Collection entries
··········
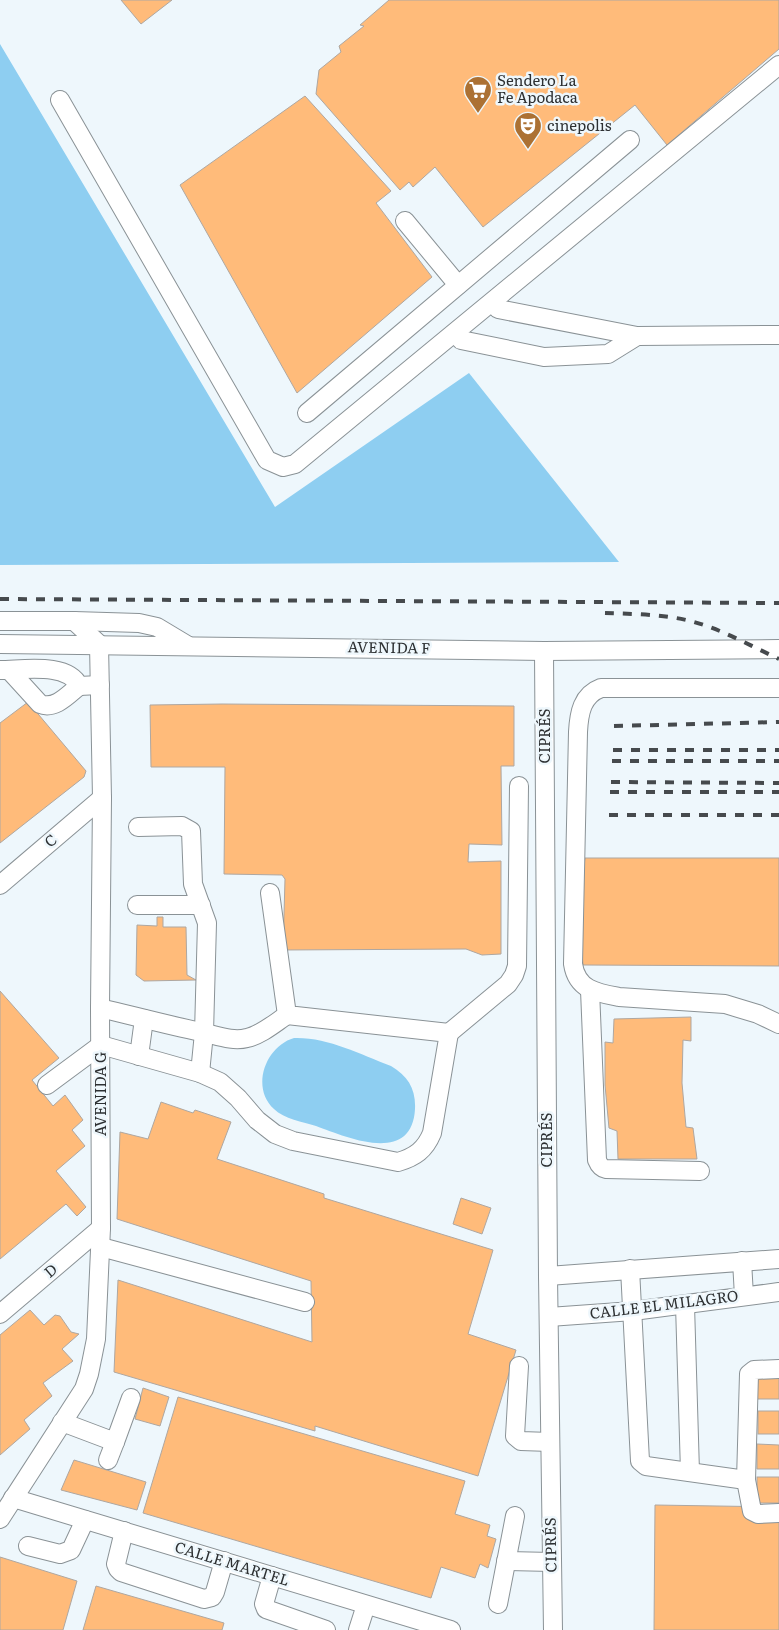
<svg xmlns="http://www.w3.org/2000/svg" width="779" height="1630" font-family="Literata,serif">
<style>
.green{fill:#8ecef1}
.building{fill:#ffbb7a;stroke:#aea7a1}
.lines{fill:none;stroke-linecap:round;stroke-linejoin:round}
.minor-casing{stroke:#8a9296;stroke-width:20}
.minor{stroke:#fff;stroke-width:18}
.rail{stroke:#464a4d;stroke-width:4;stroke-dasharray:9 9;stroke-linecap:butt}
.labels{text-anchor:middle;stroke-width:5;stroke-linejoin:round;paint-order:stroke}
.poi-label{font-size:15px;fill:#2d3032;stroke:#eef7fc;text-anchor:start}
.street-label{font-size:15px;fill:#2d3032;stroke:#eef7fc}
</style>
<rect width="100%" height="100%" fill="#eef7fc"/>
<g class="green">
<polygon points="0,44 275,507 469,373 619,562 0,565"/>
<path d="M294,1038C328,1037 359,1054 391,1066C408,1076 416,1089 415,1109C412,1166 346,1137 316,1126C303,1122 284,1119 274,1109C250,1087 266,1046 294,1038Z"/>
</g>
<g class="building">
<polygon points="121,0 172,0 141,24"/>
<polygon points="389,0 779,0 779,49 667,145 635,105 483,227 435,167 413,187 409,182 400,190 316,94 319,70 341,52 339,46 364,26 360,25"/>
<polygon points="305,96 391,191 376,203 432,277 297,393 180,185"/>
<polygon points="28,702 86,771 84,777 0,843 0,723"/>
<polygon points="222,704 514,706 514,766 501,766 502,845 469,844 468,862 501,861 501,954 482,955 466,949 283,950 285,879 282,875 224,874 225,767 151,767 150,705"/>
<polygon points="585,858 779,858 779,966 583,965 578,911"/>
<polygon points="157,917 163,917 163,927 186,927 187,975 196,980 144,981 136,975 137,925 157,926"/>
<polygon points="0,991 59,1058 32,1080 53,1106 65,1095 83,1120 72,1130 85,1146 56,1171 86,1207 77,1216 66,1204 0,1259"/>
<polygon points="691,1017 691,1041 683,1040 682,1083 686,1127 693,1128 697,1159 618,1159 617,1131 609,1128 605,1085 605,1042 613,1043 614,1019"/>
<polygon points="161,1102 193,1113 195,1110 231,1122 217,1159 324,1194 324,1198 493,1250 468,1334 516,1350 478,1476 315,1426 315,1431 114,1372 118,1280 312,1342 311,1281 117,1219 120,1132 148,1139"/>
<polygon points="461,1198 491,1208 482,1234 453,1224"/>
<polygon points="30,1310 44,1325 55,1315 60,1316 71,1332 79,1334 62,1349 73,1361 43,1383 52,1396 24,1420 30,1429 0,1455 0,1335"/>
<rect x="757" y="1375" width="22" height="24"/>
<polygon points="143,1388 169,1397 160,1426 135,1419"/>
<polygon points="178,1397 465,1481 455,1514 490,1525 487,1536 496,1539 488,1568 480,1564 475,1578 441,1567 431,1598 143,1513"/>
<rect x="758" y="1411" width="21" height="23"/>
<polygon points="757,1444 779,1445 779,1469 757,1469"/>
<polygon points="74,1460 146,1482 137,1510 61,1490"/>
<rect x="757" y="1477" width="22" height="26"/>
<polygon points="655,1505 779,1507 779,1630 654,1630"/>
<polygon points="0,1557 77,1581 63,1630 0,1630"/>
<polygon points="96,1586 224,1623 222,1630 83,1630"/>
</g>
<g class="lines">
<defs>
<g id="minor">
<polyline points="60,100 267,460 283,467 295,464 779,65"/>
<polyline points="405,221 458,285"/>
<polyline points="498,309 637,336 779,335"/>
<polyline points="461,340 544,357 608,354 637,336"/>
<polyline points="307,413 630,140"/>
<polyline points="0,621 74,621 99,644 102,798 100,1008 101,1228 96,1339 89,1374 84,1389 0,1519"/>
<polyline points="74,621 139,623 157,627 187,645"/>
<polyline points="0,644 544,651 779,649"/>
<polyline points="544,651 548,1276 553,1630"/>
<path d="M0,670C23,670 68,662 79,686L100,685"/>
<path d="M9,670L40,704C55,710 68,695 79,686"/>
<path d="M779,688H601C582,695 579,713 578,732L573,964C577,990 597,993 619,997L725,1004L758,1014L779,1024"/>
<polyline points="138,827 182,826 191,831 193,884 207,923 204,1033 200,1073"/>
<polyline points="0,885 102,798"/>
<polyline points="137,905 201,905"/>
<path d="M590,990L597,1160C599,1165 601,1168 606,1169L700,1171"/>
<path d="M100,1008C134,1016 167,1025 201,1032C216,1035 232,1042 247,1038C261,1035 275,1023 287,1015"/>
<polyline points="449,1033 508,984 514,975 517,966 519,786"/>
<polyline points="139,1056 144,1019"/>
<path d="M47,1085L101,1045L200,1073L220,1082L238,1098L257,1120L275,1134L293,1141L398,1162C415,1157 425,1150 432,1133L449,1033L287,1015L270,893"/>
<polyline points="101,1247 305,1302"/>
<polyline points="742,1261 744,1296"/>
<polyline points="630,1269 640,1461 646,1466 746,1480"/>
<polyline points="548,1276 779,1259"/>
<polyline points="685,1305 690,1472"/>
<polyline points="0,1314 101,1228"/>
<polyline points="549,1317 633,1311 779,1292"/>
<polyline points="519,1366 515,1436 521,1441 550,1442"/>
<polyline points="779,1369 754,1370 749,1374 746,1480 752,1511 758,1514 779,1513"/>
<polyline points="62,1422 115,1442 131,1398"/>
<polyline points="108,1460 115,1442"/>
<polyline points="13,1498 451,1630"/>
<polyline points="124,1531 116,1564 118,1569 121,1572 204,1599 212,1597 215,1592 224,1561"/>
<polyline points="28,1546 60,1554 71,1550 85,1520"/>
<polyline points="506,1561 552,1562"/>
<polyline points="272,1576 264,1604 266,1609 326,1630"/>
<polyline points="498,1604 515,1516"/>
<polyline points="358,1630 366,1605"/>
</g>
</defs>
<use href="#minor" class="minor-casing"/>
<use href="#minor" class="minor"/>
<g class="rail">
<polyline points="0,599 779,603"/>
<path d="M605,613C634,614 665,614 694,622C723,630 751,646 779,659"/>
<polyline points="614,726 779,722"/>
<polyline points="613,750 779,750"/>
<polyline points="612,761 779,761"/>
<polyline points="611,782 779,783"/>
<polyline points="610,792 779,792"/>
<polyline points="609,815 779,815"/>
</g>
</g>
<defs>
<symbol id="supermarket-pin" viewBox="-11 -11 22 30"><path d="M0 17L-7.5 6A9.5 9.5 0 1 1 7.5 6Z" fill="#ac7133" stroke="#eef7fc"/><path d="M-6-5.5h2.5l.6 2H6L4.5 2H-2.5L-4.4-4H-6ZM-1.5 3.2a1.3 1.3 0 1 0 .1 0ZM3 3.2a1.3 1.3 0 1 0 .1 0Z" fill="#fff"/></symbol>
<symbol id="theatre-pin" viewBox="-11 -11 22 30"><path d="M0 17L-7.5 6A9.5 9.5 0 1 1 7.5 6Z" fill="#ac7133" stroke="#eef7fc"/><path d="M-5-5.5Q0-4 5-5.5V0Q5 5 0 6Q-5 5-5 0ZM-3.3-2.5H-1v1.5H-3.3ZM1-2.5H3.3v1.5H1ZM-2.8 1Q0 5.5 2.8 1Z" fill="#fff"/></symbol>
</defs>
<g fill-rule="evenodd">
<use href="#supermarket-pin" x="462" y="74" width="32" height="43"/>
<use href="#theatre-pin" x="512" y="110" width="32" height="43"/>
</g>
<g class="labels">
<g class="poi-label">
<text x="497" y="86">Sendero La<tspan x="497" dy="17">Fe Apodaca</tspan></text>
<text x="547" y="131">cinepolis</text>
</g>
<g class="street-label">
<text transform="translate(389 648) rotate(1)" y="5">AVENIDA F</text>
<text transform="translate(545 736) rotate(-90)" y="5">CIPRÉS</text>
<text transform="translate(51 841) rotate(-41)" y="5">C</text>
<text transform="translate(101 1094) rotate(-90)" y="5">AVENIDA G</text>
<text transform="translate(547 1140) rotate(-90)" y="5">CIPRÉS</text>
<text transform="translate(51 1271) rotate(-40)" y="5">D</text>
<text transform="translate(664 1305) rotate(-7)" y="5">CALLE EL MILAGRO</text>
<text transform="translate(551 1545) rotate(-91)" y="5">CIPRÉS</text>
<text transform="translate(232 1564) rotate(17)" y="5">CALLE MARTEL</text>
</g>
</g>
</svg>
··········
Reply with the number of lines in the data that include the string "labels" and nothing else.

Expected answer:
2